View Full Version : Converting 16:9 animation to wide screen


Michael Chen
July 2nd, 2007, 08:20 AM
Hi,

Need some advice on converting 16:9 animated footage to 2.39:1.

We have an opening animated sequence done on 16:9 and need to fit them on a 2.39:1 ratio so that it'll be same as the movie footage.

Any advice on getting this done?

And by the way, what ratio do most blockbuster movies nowadays like pirates of the carribean and spiderman use?

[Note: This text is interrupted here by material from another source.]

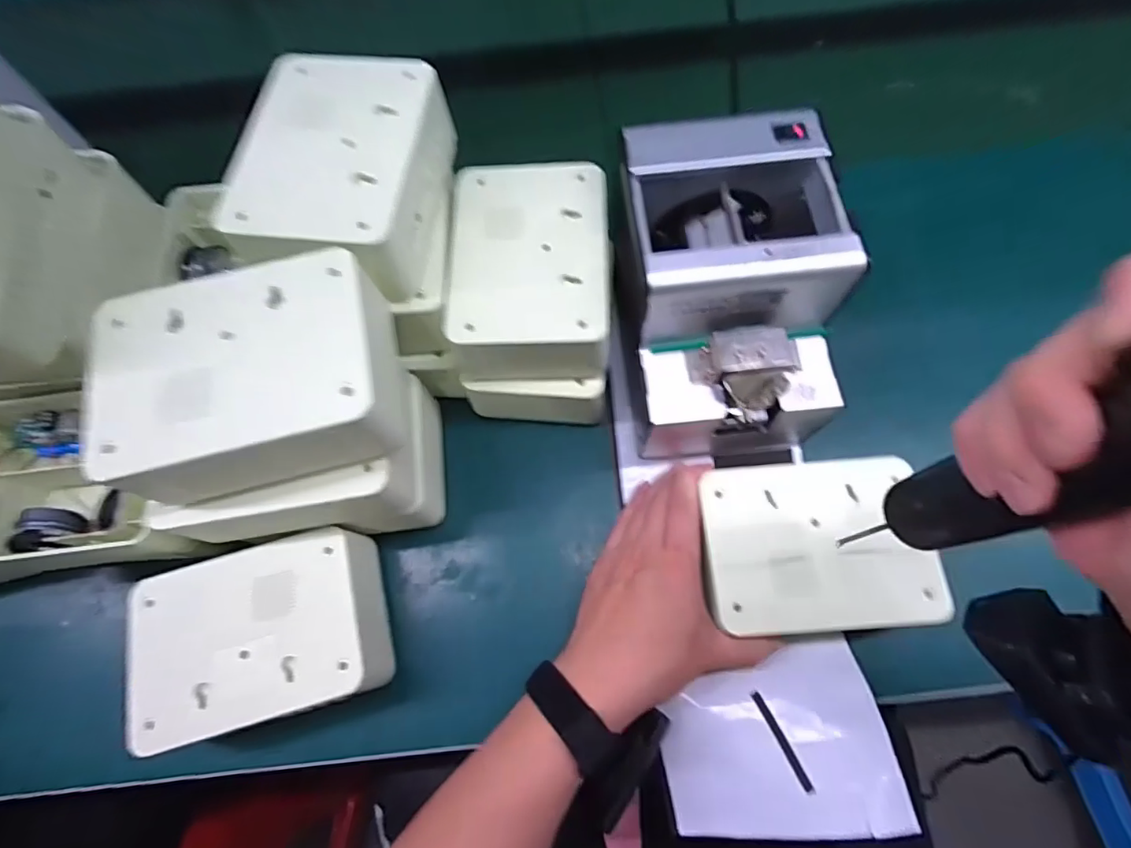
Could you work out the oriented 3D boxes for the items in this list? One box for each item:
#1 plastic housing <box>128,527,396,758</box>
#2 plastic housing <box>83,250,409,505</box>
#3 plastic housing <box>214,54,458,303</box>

Thanks in advance for the advice.

Emre Safak
July 2nd, 2007, 10:38 AM
The two common ratios are 1.85:1 (Academy Flat) and 2.39:1 (Anamorphic) Are you sure you need the latter, because the former is more common? Regardless, what you need to do is to tell your encoder to crop, not resize, the clip to a particular resolution that has the desired aspect ratio. For example, if you work with SD NTSC, your pixel aspect ratio is 40:33. Thus to get a 2.39:1 aspect ratio you would need to crop your clip down from 480 pixels in height to 364 (a nice multiple of four, for easier encoding). or each shot you must decide which part of the frame to keep. Your encoding application might even have a preset for this. I do not know what you use, so I can not be of further help.

Michael Chen
July 3rd, 2007, 12:44 AM
Hi,

Thanks for the feedback. I am currently using Adobe after effects and Premier pro 2.0.

But I need to output the footage to 2k resolution for film transfer and not SD.

I can't seem to find the aspect ratio option for this purpose in the adobe program, any ideas?

Emre Safak
July 4th, 2007, 08:22 AM
I have never output to film before, so I can only be of limited help. Are you creating a series of still frames? This page (http://www.rgpost.com/preparing.html) mentions a resolution of 2048 x 1107 for 1.85:1 (which means the pixel aspect ratio is 1:1) and 1828 x 1556 for 2:35.1 because anamorphic images are compressed 2:1 horizontally. When it is uncompressed you get 2x1828 x 1556 or 3656 x 1556.

Crop with a rectangular mask tool (Q).

Michael Chen
July 4th, 2007, 09:44 AM
Thanks for the information.

Will try them out and see how it goes.